Additionally, prefer using an ORM or query builder that enforces parameterization and avoids string interpolation. If you must construct dynamic queries, validate and sanitize inputs rigorously and always include ownership or tenant predicates. Combine these database-side controls with application-level checks and rate limiting to reduce abuse, but remember that database-enforced filters are the authoritative boundary.

These fixes align with middleBrick’s findings for BOLA/IDOR and Property Authorization. The scanner can verify that authenticated requests cannot access other users’ or tenants’ data by probing endpoints with varied subjects and inspecting responses for unauthorized data leakage.

Frequently Asked Questions

Why does using Cockroachdb not automatically prevent Broken Access Control in Echo Go?
Cockroachdb does not automatically enforce user-level permissions unless you define and rely on server-side constraints such as row-level security policies or explicit WHERE clauses that include ownership or tenant predicates.
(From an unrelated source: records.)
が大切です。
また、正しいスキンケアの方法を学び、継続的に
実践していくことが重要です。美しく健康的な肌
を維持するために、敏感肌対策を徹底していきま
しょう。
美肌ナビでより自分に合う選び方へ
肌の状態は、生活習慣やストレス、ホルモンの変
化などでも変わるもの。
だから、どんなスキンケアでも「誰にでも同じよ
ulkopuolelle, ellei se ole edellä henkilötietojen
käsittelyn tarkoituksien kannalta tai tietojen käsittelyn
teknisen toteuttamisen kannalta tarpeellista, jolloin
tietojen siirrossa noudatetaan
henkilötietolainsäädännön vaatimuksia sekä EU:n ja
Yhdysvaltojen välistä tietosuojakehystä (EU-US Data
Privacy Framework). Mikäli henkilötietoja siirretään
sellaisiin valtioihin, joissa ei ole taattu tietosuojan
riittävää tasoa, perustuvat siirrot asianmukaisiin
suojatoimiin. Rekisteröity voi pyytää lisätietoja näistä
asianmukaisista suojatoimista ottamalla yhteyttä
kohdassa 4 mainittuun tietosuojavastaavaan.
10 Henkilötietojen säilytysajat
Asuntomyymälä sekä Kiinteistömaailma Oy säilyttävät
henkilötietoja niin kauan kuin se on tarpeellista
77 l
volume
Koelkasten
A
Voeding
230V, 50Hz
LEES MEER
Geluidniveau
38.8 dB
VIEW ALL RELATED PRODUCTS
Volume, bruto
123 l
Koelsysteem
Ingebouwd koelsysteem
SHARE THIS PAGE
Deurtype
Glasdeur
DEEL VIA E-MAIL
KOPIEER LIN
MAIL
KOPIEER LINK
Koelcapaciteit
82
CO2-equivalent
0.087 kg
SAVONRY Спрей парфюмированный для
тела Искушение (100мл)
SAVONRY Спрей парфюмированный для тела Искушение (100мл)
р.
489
If the application omits these checks, the database will return data based on the SQL provided, making authorization a shared responsibility between the app and the database.
Can middleBrick detect Broken Access Control in an API using Echo Go and Cockroachdb?
Yes. middleBrick runs authenticated and unauthenticated scenarios, compares intended subjects with data returned by Cockroachdb, and flags BOLA/IDOR and Property Authorization findings with severity and remediation guidance.